··· Teks yang Ditampilkan

Beberapa hari lalu, Saiful Mujani Research and Consulting (SMRC) merilis hasil
penelitian mereka tentang “Calon Wakil Presiden: Penilaian Elite, Opinion Leader, dan Massa Pemilih Nasional”. Penelitian ini dilatarbelakangi oleh beragam studi dan pengalaman tentang pemilihan presiden (Pilpres), yang menunjukkan pentingnya faktor persepsi pemilih terkait tokoh yang berlaga dalam Pilpres maupun pemilihan kepala daerah (Pilkada).
Persepsi pemilih tesebut terutama berkaitan dengan opini pemilih atas “kualitas personal” para tokoh yang berkompetisi dalam persaingan politik, di mana opini pemilih juga dipengaruhi oleh informasi yang dimilikinya tentang para tokoh tersebut. Untuk itu, penelitian SMRC juga melibatkan informan yang kompeten dalam menilai kualitas personal tokoh secara lebih detail.
SMRC memilih para tokoh berdasarkan atas informasi yang berkembang di media massa, juga dari para elite dan opinion leader, sehingga survei yang dilakukan terbuka akan kemungkinan untuk update dan koreksi.
Nama-nama yang masuk dalam penelitian SMRC ini adalah Agus Harimurti Yudhoyono, Ahmad Heryawan, Airlangga Hartarto, Anies Baswedan, Budi Gunawan, Chairul Tanjung, Gatot Nurmantyo, Grace Natalie, Joko Widodo (Jokowi), M Romahurmuziy, M Sohibul Iman, M Yusril Ihza Mahendra, M Zainul Majdi, M Jusuf Kalla, Mahfud MD, Muhaimin Iskandar, Prabowo Subianto, Puan Maharani, Said Aqil Siradj, Sri Mulyani Indrawati, Syafruddin, dan Zulkifli Hasan.
SMRC melakukan wawancara mendalam dengan 12 narasumber dari elite yang berasal dari kalangan politisi dan teknokrat senior, intelektual nasional dengan reputasi luas, serta pengusaha yang masuk kelompok 50 orang terkaya di Indonesia. Selain itu, SMRC juga mewawancarai 93 orang opinion leader (pengamat, intelektual, atau peneliti yang biasa terekspos ke media massa, para pemimpin redaksi media massa) dari Jakarta dan beberapa kota besar di Indonesia.

······
··· Data Hasil Ekstraksi

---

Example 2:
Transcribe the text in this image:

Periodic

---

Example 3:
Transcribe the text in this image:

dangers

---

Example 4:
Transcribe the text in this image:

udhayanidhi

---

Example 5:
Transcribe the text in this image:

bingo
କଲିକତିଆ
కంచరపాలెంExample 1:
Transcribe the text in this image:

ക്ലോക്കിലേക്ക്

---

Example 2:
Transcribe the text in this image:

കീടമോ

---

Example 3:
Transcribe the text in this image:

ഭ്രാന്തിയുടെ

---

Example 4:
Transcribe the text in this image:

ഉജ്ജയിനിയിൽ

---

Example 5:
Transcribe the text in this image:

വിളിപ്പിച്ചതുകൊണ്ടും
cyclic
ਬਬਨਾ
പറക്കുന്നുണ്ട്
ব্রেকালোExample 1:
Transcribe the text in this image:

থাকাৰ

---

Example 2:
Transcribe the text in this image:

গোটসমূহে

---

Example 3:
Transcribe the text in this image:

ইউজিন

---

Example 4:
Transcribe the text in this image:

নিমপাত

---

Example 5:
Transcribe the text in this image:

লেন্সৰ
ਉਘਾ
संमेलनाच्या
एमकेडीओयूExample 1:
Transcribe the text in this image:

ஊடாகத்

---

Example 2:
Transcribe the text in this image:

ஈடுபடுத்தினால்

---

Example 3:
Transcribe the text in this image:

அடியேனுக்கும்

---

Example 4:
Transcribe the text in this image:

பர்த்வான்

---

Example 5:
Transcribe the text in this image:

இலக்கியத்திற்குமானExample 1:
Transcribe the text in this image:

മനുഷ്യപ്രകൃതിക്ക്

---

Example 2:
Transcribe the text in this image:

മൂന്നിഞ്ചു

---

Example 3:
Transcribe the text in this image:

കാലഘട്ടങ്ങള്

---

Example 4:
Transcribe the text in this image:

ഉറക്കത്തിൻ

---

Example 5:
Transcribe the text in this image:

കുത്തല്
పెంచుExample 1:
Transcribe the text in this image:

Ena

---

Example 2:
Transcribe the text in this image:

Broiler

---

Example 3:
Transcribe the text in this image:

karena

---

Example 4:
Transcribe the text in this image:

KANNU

······
··· Data Hasil Ekstraksi

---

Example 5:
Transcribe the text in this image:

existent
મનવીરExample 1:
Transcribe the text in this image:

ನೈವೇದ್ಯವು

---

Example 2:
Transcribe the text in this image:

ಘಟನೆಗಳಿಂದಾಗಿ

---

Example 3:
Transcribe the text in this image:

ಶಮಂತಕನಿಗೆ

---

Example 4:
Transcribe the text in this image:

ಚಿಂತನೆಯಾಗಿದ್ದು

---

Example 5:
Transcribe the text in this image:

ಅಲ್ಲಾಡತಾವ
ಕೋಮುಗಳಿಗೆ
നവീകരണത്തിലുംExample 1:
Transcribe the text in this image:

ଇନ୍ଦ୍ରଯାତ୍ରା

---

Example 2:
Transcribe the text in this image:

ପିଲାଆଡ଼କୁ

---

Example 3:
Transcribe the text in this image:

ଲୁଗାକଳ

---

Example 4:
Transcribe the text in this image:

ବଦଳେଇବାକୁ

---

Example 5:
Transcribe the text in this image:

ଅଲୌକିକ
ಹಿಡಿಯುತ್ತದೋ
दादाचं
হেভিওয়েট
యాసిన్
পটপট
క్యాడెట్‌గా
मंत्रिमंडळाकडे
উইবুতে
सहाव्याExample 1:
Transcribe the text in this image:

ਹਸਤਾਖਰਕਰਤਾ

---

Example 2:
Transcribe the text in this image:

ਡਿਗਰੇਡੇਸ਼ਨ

······

◆ **Tujuan Latihan**: Tuliskan kembali dengan persis bagian teks tentang penelitian calon wakil presiden di atas, dari "SMRC memilih para" sampai "dan Zulkifli Hasan.".

◆ **Jawaban di Bawah**:
SMRC memilih para tokoh berdasarkan atas informasi yang berkembang di media massa, juga dari para elite dan opinion leader, sehingga survei yang dilakukan terbuka akan kemungkinan untuk update dan koreksi.
Nama-nama yang masuk dalam penelitian SMRC ini adalah Agus Harimurti Yudhoyono, Ahmad Heryawan, Airlangga Hartarto, Anies Baswedan, Budi Gunawan, Chairul Tanjung, Gatot Nurmantyo, Grace Natalie, Joko Widodo (Jokowi), M Romahurmuziy, M Sohibul Iman, M Yusril Ihza Mahendra, M Zainul Majdi, M Jusuf Kalla, Mahfud MD, Muhaimin Iskandar, Prabowo Subianto, Puan Maharani, Said Aqil Siradj, Sri Mulyani Indrawati, Syafruddin, dan Zulkifli Hasan.